**WHAT NEEDS TO BE DONE**
Collect every line below that contains the string "Préservatif" and copy each one in full.

(MATERIAL FOR THIS TASK)

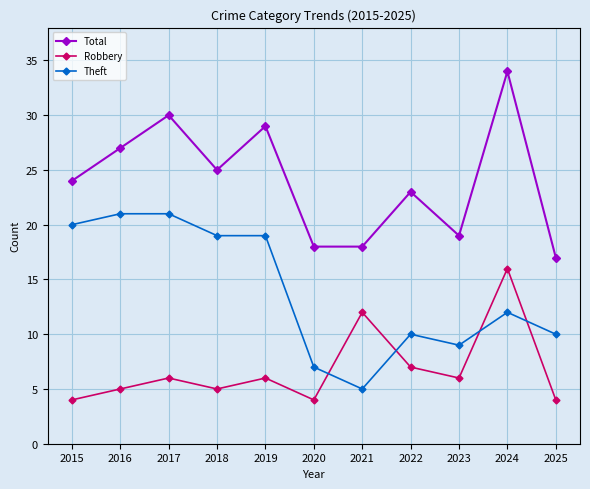

Reading left to right, what are all the values shown in this chart?

Total: 2015=24	2016=27	2017=30	2018=25	2019=29	2020=18	2021=18	2022=23	2023=19	2024=34	2025=17
Robbery: 2015=4	2016=5	2017=6	2018=5	2019=6	2020=4	2021=12	2022=7	2023=6	2024=16	2025=4
Theft: 2015=20	2016=21	2017=21	2018=19	2019=19	2020=7	2021=5	2022=10	2023=9	2024=12	2025=10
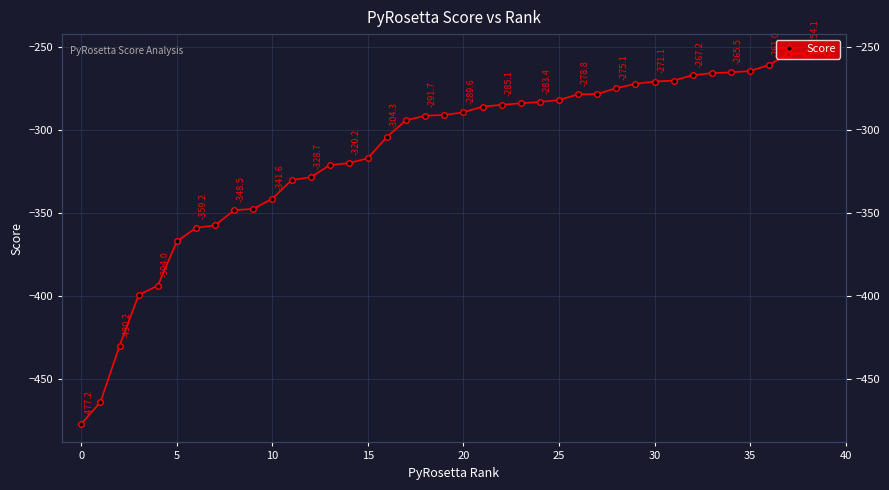

Is this an area chart (filled region under the line)?

No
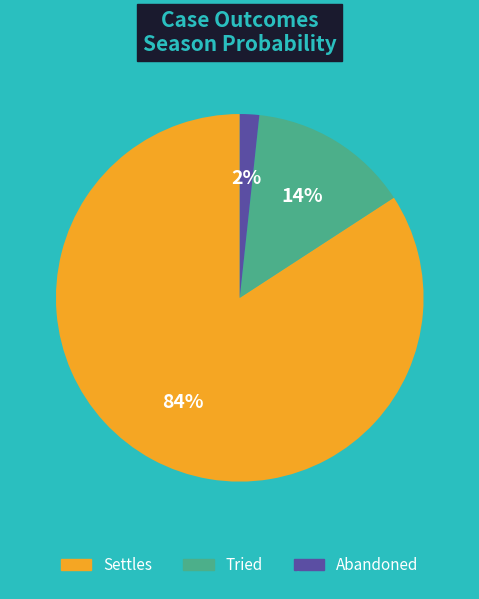

What is the largest slice in the pie chart?

Settles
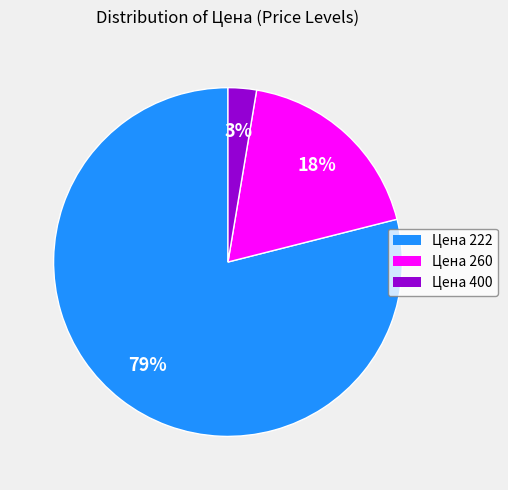

Does any single category account for the majority?

Yes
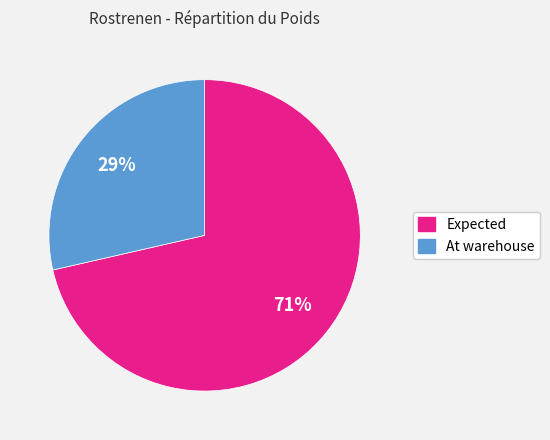

Is it true that Expected is 77% of the pie?

False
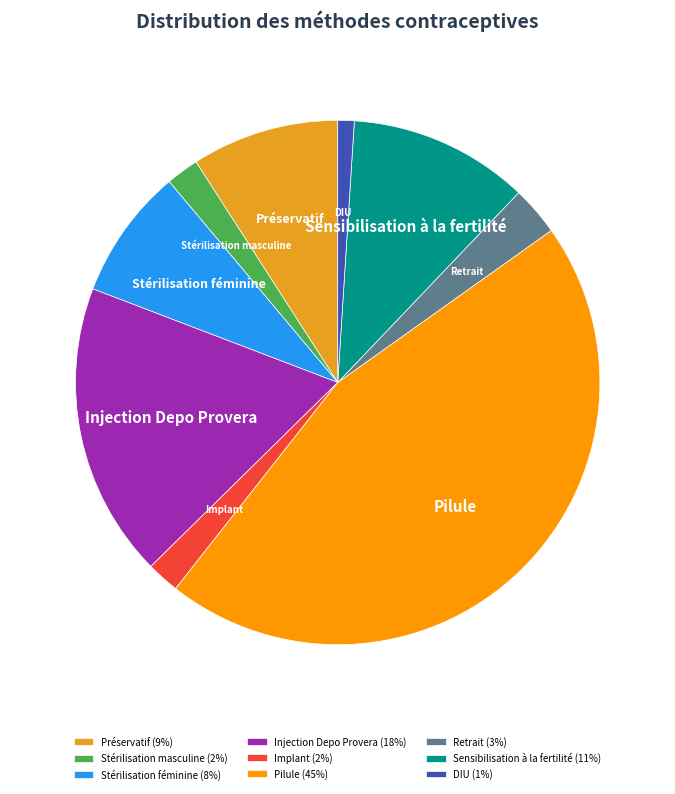

Between Retrait and Préservatif, which is larger?

Préservatif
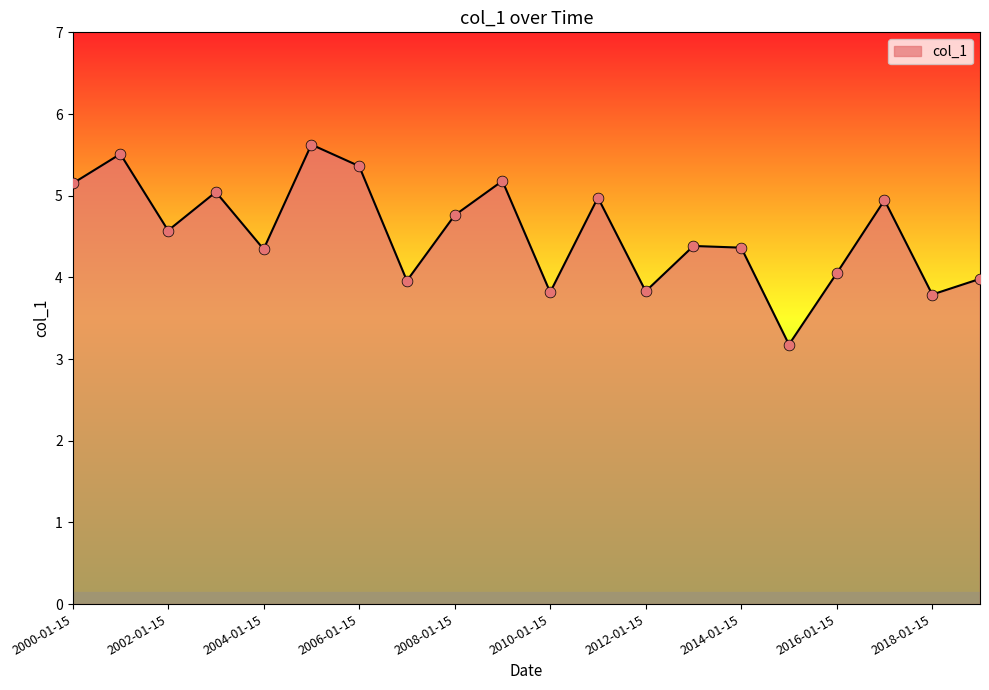

What is the smallest value displayed?

3.2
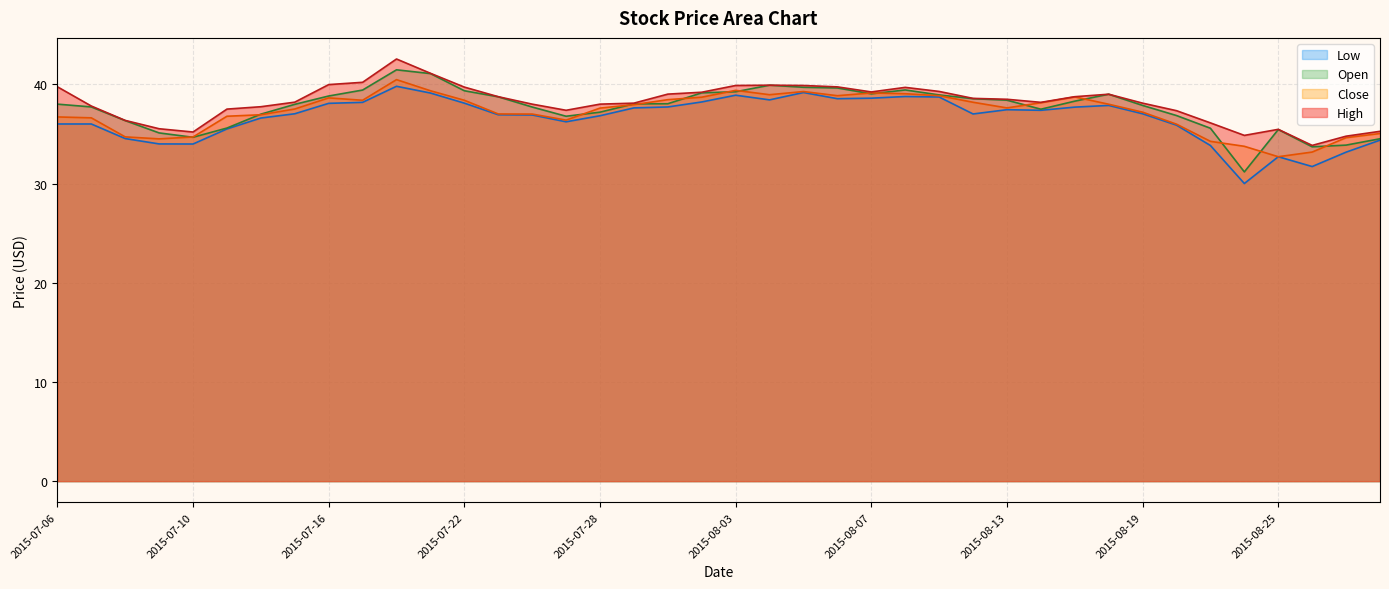

Between 2015-07-13 and 2015-08-07, which series saw the biggest shift?

Open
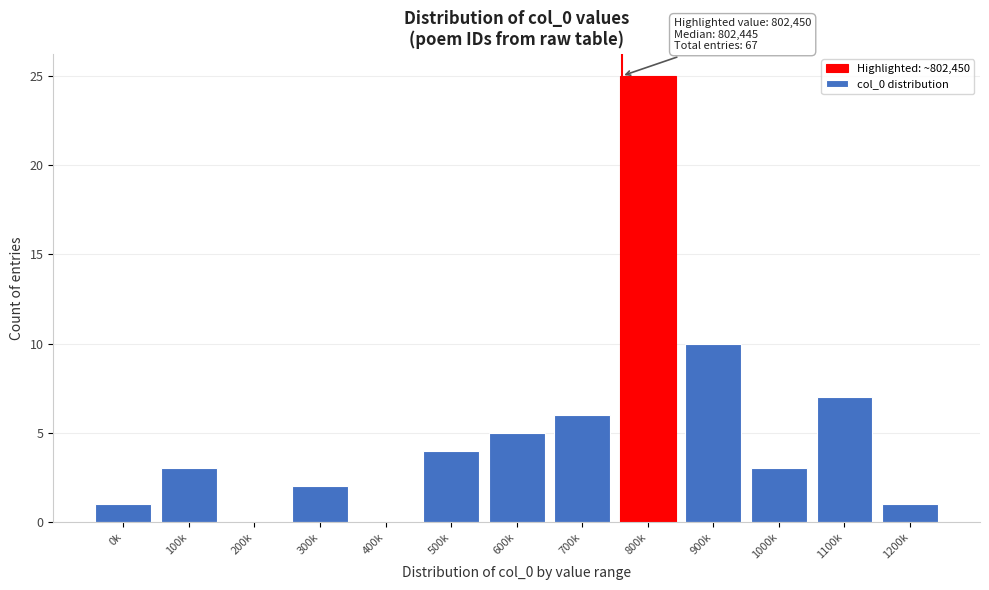

Reading right to left, extract all data points from this chart.

1200k=1	1100k=7	1000k=3	900k=10	800k=25	700k=6	600k=5	500k=4	400k=0	300k=2	200k=0	100k=3	0k=1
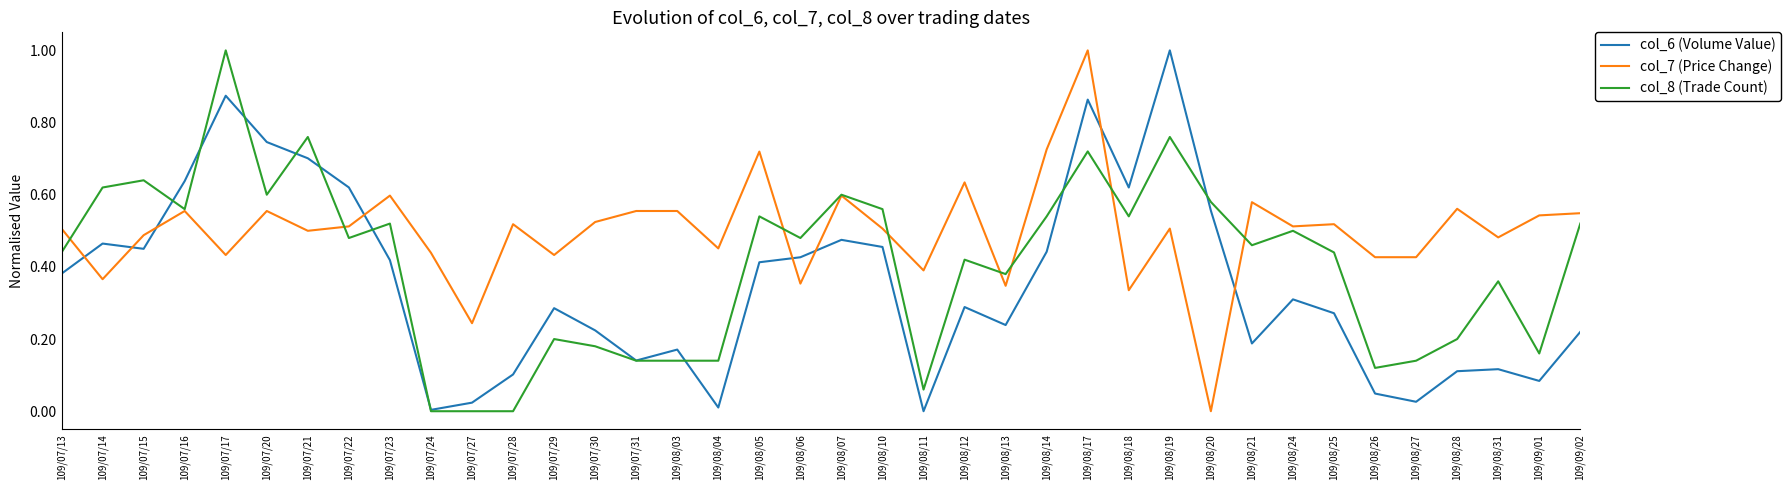

What position from the left is 109/08/26?

33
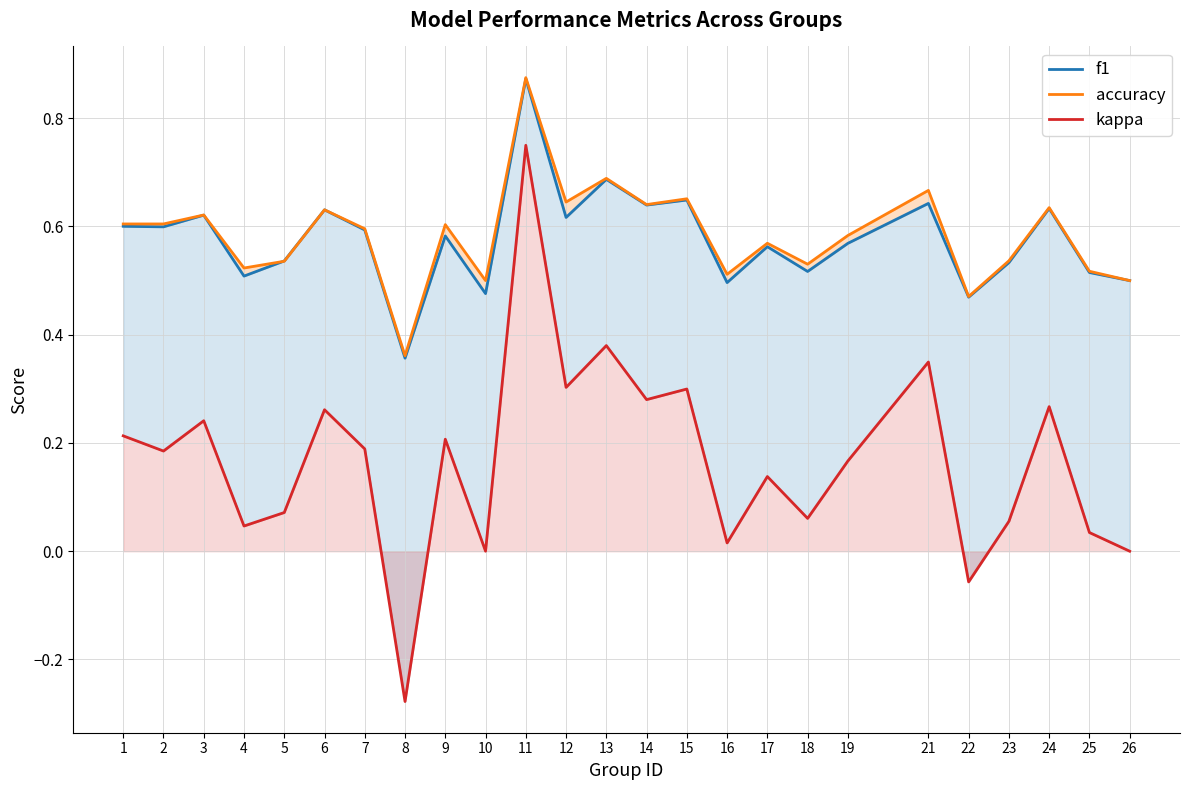

Is it true that accuracy equals 0.5 at 10?

True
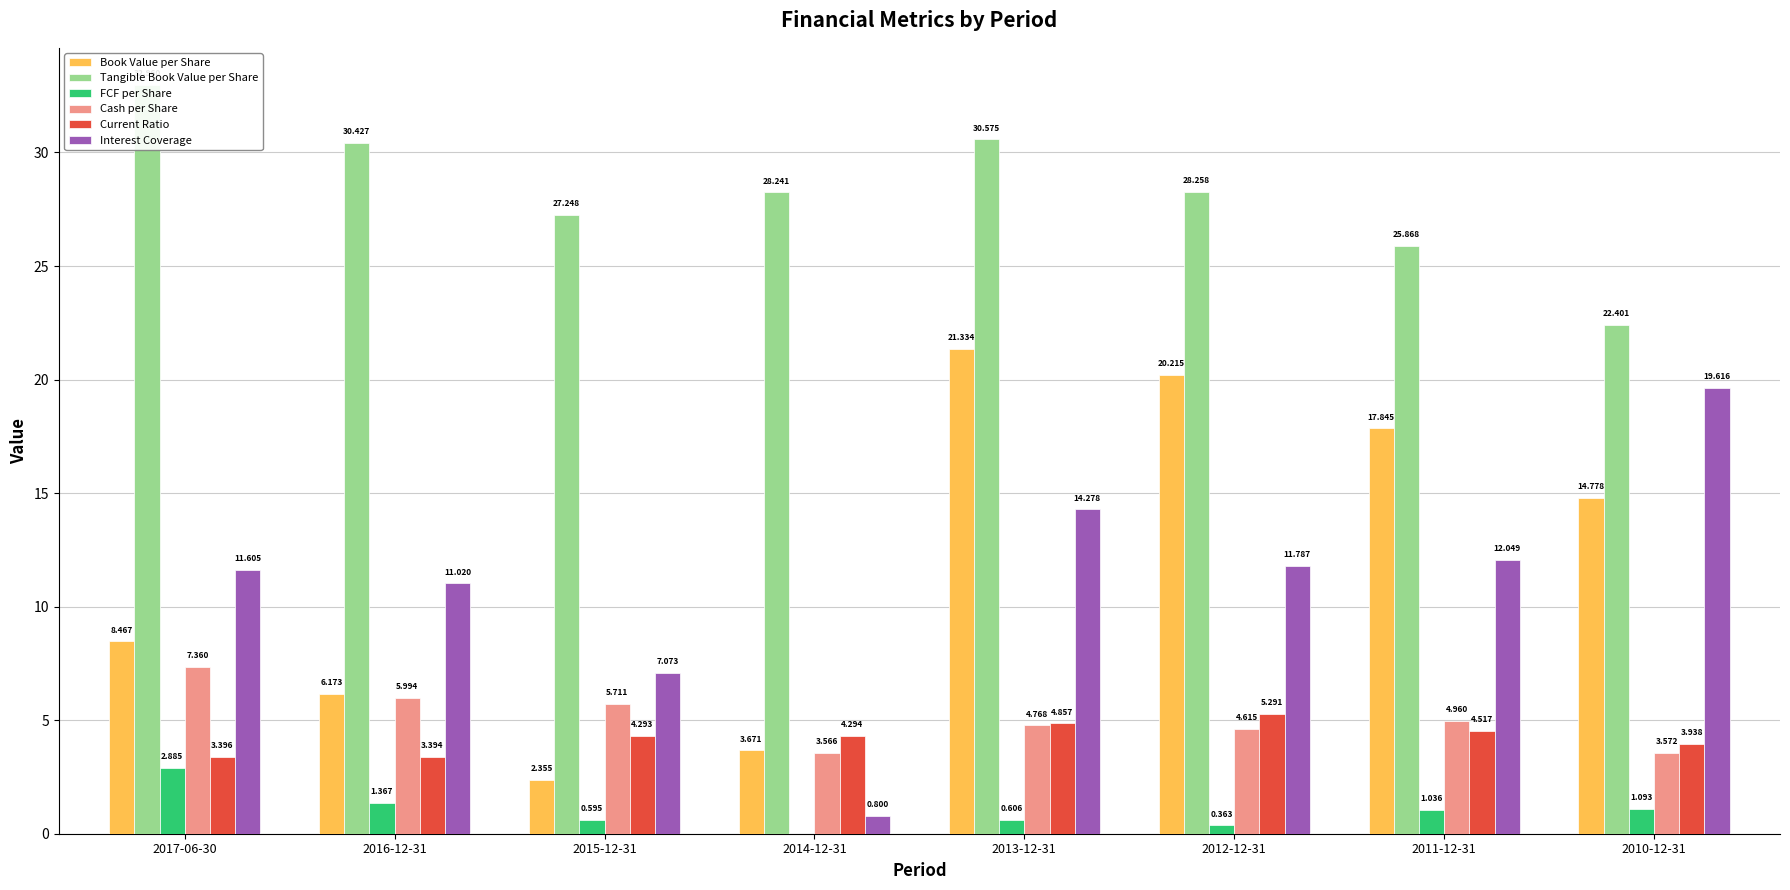

How many data points in Interest Coverage are above 11?

6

(End MATERIAL FOR THIS TASK)

**WORKED SOLUTION**
Between Retrait and Préservatif, which is larger?
Préservatif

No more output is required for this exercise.